Institute of Medicine To Study Best Policies and Practices for Health IT Relative to Improving Healthcare Safety aka Those Algor
Posted Oct 01 2010 9:03am
This is to be a one year study on safety and Health IT is the algorithms that we use today for most of our decision making processes. This is a tough project too as all software at some stage has bugs, so this could in actuality be a full time committee that could stand to remain for more than a year as we have technology throwing us a new left curve every day. When I was writing I experienced this too with always looking for new bugs. Big corporations go through this too as we are reminded every Tuesday with our Windows updates.
Software and algorithms solve a lot of problems but they also create their own problems too. In California our governor recognizes that as he’s a hip guy that uses and participates in technology, i.e. Twitter broadcasts, and signed a new law into effect yesterday relative to radiation treatment software and staying on top.
We also have CMS and the FDA collaborating on medical devices as wireless has now entered the picture to clearance for devices that report data has become a bit more complicated compared to past efforts and the FDA of all government agencies I feel is going to become the “most connected” of any agency out there.
From the website:
T”he Institute of Medicine (IOM) is an independent, nonprofit organization that works outside of government to provide unbiased and authoritative advice to decision makers and the public.
Again I think this committee’s work will go on for more than a year as the best practice today, could rapidly change tomorrow. Once we can get Congress moving forward on being participants here and acknowledge some of this, the work of the committee will become more relevant and be able to influence creating better practices for Health IT, which now in some areas just runs wild as today’s marketing has a profound effect with sometimes interfering in areas where it may need to be toned down as it helps lead to areas of confusion and misinformation. BD
The Institute of Medicine (IOM) will conduct a 1-year study aimed at ensuring that health information technology (HIT) will achieve its full potential for improving patient safety in health care. The study will be carried out under a $989,000 contract announced today by the Office of the National Coordinator for Health Information Technology (ONC), which is charged with coordinating federal efforts regarding HIT adoption and meaningful use.
“Since 1999, when the IOM published its ground-breaking study To Err Is Human, the Institute has been a leader in the movement to improve patient safety,” said David Blumenthal, M.D., national coordinator for health information technology. “This study will draw on IOM’s depth of knowledge in this area to help all of us ensure that HIT reaches the goals we are seeking for patient safety improvement.”
The study will examine a comprehensive range of patient safety-related issues, including prevention of HIT-related errors and rapid reporting of any HIT-related patient safety issues. It will make recommendations concerning the potential effects of government policies and private sector actions in maximizing patient safety and avoiding medical errors through HIT. Highlights of the study will include:
Summary of existing knowledge of the effects of HIT on patient safety;
Identifying approaches to promote the safety-enhancing features of HIT while protecting patients from any safety problems associated with HIT;
Identifying approaches for preventing HIT-related patient safety problems before they occur;
Identifying approaches for surveillance and reporting activities to bring about rapid detection and correction of patient safety problems;
Addressing the potential roles of private sector entities such as accrediting and certification bodies as well as patient safety organizations and professional and trade associations; and
Discussion of existing authorities and potential roles for key federal agencies, including the Food and Drug Administration (FDA), the Agency for Healthcare Research and Quality (AHRQ), and the Centers for Medicare & Medicaid Services (CMS).

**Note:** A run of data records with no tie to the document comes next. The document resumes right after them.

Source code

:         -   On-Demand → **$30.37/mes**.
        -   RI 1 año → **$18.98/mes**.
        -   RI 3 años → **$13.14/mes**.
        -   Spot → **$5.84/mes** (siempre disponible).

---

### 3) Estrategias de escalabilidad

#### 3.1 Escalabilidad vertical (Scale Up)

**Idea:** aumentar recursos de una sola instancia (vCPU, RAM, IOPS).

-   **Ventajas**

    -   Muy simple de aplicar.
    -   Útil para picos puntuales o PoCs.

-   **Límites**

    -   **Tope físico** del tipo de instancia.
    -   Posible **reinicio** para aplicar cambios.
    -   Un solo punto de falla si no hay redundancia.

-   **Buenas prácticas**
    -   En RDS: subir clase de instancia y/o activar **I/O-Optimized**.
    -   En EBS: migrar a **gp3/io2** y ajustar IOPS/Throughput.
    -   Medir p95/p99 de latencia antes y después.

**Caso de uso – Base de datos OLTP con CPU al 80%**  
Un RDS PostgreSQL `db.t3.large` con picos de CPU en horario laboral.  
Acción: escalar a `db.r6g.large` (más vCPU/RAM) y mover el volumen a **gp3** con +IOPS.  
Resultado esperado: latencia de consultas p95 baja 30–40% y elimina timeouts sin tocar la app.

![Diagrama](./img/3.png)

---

“The IOM is pleased to have the opportunity to add its expertise and convening power in helping to achieve the goals of improved safety through HIT-assisted care,” said IOM President Harvey Fineberg, M.D.
Donald Berwick, M.D., CMS administrator and a national leader on patient safety, said, “Improving patient safety in health care depends on thoroughness in planning and execution, to find problems systematically and correct them decisively. We have high expectations for patient safety improvement through HIT, but achieving those goals will require the same careful and vigorous approach that is needed to improve safety in any enterprise. The IOM can help us identify a productive path to better patient safety with the help of HIT.”
Substantial funding under the Health Information Technology Economic and Clinical Health Act, part of the American Recovery and Reinvestment Act of 2009, will support the adoption and meaningful use of HIT, especially through incentives for the adoption and meaningful use of certified electronic health records. In July, CMS announced regulations outlining the initial requirements that eligible health care providers must meet to demonstrate meaningful use of certified EHR technology for the Medicare and Medicaid incentive payments program, which CMS will administer. Also in July, ONC announced regulations completing the adoption of an initial set of standards, implementation specifications and certification criteria to enable the testing and certification of EHR technology for meaningful use Stage 1. Earlier this month, ONC named initial testing and certifying bodies.